[Task]:
Answer these from the page on parallelism in R:
(a) Since which version has R included the parallel library?
(b) Which two libraries does the author choose so the focus stays on what to parallelize rather than on coordinating threads?
(c) By what does the author split the Iris data?

Introduction
I am less and less often mistaken for a pirate when I mention the R language. While I miss the excuse to wear an eyepatch, I'm glad more people are beginning to explore a statistical language I've been touting for years. When it comes to plotting or running complex statistics in a single line of code, R is a great tool to have. That said, there are plenty of pitfalls for the casual or new user: syntax, learning to write vectorized code, or even just knowing which "apply" function you really should choose.
I want to explore a slightly less-often considered aspect of R development: parallelism. Out of the box, R can seem very limited to someone used to working on compute clusters or even a multicore server. However, there are a few tricks we can leverage to get the most out of R on everything from a personal workstation to a Hadoop cluster.
R is Single-Threaded
The R interpreter is -- and likely always will be -- single-threaded. This means loading data frames is done in a single thread. So is building your linear model, or generating that pretty surface plot. Even on my laptop, that's a lot of threads to not use for modeling. No matter how much my web browser might covet those cycles, I'd like to use them for work.
Rather than a complex multithreaded re-implementation, the R interpreter offers a number of ways to allow users to selectively apply parallelism. Some of these approaches leverage MPI libraries and mirror that message passing approach. Others allow a more implicit parallelism via "foreach" or "apply" constructs. We'll just focus on a pair of strategies using the parallelism that's been included in R since it's 2.14.1 version: the parallel library.
Setting The Stage for Parallel Execution
We're going to need to load a few libraries into our R session before we can execute anything outside of our single-thread. We'll use the doParallel and foreach because they allow us to focus on what to parallelize rather than how to coordinate our threads.
data(iris)
library(parallel)
library(iterators)
library(doParallel)
library(foreach)
Knowing that calculations in R will be single-threaded, we want to use the parallel package to operate on logical subsets of the data simultaneously. For example, I loaded a set of data about Iris which contains a number of different species. One way I might want to parallelize is to fit the same each species simultaneously. For that, I'm going to have to split the data by species:
>
species.split <- split(iris, iris$Species)

[Stored rows]:
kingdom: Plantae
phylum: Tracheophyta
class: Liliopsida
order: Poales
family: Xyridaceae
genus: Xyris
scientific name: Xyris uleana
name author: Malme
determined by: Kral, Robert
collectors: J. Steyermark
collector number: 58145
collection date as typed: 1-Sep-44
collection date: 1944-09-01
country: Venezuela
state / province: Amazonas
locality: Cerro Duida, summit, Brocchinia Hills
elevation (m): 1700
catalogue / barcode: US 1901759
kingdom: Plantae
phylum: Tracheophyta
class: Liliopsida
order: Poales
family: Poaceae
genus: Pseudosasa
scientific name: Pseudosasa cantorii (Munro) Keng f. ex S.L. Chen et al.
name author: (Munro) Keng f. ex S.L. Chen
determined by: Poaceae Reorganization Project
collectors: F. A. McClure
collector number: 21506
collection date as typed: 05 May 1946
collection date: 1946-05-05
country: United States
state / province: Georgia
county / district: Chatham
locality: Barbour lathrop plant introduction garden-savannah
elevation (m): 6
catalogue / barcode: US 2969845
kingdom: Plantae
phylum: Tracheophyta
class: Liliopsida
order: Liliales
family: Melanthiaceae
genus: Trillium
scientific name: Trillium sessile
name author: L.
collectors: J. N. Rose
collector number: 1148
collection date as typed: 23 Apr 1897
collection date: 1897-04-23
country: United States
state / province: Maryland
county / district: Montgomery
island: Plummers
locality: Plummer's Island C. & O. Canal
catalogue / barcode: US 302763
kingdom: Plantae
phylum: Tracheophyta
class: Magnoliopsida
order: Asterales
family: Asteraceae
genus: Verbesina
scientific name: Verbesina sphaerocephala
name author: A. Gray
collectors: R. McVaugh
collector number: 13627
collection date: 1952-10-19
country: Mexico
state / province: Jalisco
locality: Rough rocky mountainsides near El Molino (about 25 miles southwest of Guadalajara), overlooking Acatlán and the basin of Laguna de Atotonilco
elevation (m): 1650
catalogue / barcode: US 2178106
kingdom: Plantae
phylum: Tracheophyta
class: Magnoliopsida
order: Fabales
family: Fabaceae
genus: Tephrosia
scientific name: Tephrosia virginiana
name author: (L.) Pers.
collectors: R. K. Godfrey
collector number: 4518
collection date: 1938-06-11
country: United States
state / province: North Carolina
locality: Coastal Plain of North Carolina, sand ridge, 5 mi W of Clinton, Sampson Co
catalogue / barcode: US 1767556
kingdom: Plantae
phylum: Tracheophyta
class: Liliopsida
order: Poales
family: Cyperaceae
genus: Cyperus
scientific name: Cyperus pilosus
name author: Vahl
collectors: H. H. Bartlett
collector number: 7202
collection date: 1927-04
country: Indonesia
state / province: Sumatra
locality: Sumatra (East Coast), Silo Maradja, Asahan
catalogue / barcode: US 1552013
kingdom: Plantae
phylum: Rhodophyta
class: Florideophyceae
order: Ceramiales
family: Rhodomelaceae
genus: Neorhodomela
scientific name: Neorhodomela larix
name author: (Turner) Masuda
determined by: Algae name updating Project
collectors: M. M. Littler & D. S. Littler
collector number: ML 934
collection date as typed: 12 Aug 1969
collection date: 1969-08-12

[Result below]:
(a) Version 2.14.1.
(b) doParallel and foreach.
(c) By species.